Of course he’s not alone. The nonprofit Center for Countering Digital Hate (CCDH) has been tracking vaccine disinformation and published this report, entitled “The Disinformation Dozen.”
Not surprisingly, Dr. Mercola heads the list at #1. His partner/girlfriend Erin Elizabeth, with her own website, lands at #7. If you scroll down to page 27 of the CCDH site you’ll see she is curiously anti-Semitic, posting a conspiracy theory about the Rothschild family on her Instagram account (since removed, apparently).
The only other person on the Disinformation Dozen list I’m more-than-vaguely familiar with is Christiane Northrup, MD, the once-respected ob-gyn author of Women’s Bodies, Women’s Wisdom. You used to see her on Oprah a lot. She was one of the original founders of the American Holistic Medical Association and I took her course on bioidentical hormone therapy, gosh, 30 years ago. Oh, well. People change.
Which brings us to today
As the Delta variant spirals out of control among the unvaccinated– largely in the deep south, rural west, and Midwest–hospitals and medical staffs are under terrific strain.
The past two weeks’ 51,209 new cases translate to an increase of 172% in the US alone. In that time, 267 people died of Covid-19 who might, just might, be alive had they walked into their local Walgreens or CVS and rolled up their sleeve a few weeks ago. On the plus side, in response to rising infection rates, vaccine rates in some states are rising.
I do wonder if Dr Mercola is worried about this trend and its effect on his bottom line.
Every day in the office I’m seeing patients, most of whom are vaccinated. I say “Good choice, let’s take off our masks and breathe.” We enjoy that first cool puff of oxygen.
Those who aren’t vaccinated I simply ask, “Any reason why not?” About half the time, their fears have a rational basis, which (I think) I’m able to offer reassurance for and then encourage them to go down the street and get vaccinated.
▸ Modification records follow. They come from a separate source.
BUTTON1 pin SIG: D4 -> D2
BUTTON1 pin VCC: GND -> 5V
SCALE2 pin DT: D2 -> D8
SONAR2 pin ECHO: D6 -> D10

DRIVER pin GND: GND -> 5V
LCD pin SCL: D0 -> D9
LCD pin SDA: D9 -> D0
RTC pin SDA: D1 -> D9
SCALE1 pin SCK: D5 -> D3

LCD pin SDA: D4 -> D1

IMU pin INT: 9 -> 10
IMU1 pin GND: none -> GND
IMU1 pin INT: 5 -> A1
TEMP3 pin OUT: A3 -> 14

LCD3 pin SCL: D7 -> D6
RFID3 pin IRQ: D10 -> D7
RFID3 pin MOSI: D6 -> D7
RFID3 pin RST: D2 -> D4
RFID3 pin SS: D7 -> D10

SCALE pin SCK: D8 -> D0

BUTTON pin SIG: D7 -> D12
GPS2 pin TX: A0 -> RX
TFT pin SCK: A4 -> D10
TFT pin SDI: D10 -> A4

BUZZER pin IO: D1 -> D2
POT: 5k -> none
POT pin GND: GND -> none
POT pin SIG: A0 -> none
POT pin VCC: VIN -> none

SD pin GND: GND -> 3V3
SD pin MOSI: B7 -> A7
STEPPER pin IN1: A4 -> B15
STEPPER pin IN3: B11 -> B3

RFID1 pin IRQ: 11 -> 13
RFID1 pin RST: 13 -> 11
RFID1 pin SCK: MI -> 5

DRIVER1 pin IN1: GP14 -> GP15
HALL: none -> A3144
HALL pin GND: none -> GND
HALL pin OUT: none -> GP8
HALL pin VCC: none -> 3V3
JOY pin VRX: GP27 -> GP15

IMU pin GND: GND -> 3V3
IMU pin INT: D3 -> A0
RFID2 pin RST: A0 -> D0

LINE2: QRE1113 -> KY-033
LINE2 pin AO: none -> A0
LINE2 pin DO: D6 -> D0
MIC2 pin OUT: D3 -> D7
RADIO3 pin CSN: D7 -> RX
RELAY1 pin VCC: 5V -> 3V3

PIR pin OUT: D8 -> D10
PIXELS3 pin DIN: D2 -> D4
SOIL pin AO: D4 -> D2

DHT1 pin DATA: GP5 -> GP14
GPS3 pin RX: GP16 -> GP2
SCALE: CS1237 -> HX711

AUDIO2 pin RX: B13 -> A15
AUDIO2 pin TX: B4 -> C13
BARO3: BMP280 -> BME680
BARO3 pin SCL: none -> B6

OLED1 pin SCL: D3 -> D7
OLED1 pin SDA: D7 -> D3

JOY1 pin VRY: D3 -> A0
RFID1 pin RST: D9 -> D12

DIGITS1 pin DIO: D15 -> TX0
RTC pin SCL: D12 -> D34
The other half usually start by quoting something wildly anti-scientific that they saw on a website. If I spent time trying to convince them that I can’t scientifically endorse hydrogen peroxide inhalation (Mercola) or Northup’s claims of DNA alteration, then I wouldn’t have time to deal with what brought them into the office in the first place.
In other words, I end the visit with a “Gosh, I do hope you change your mind about getting vaccinated.”
In the meantime, the next time you order supplements from mercola.com, just remember your dollars are supporting him and the rest of the Disinformation Dozen.
Be well,
David Edelberg, MD
DISCLAIMER: The views expressed in this Health Tip are opinions of Dr David Edelberg and do not represent the overall opinions of any entity with which he has been, is now, or will be affiliated.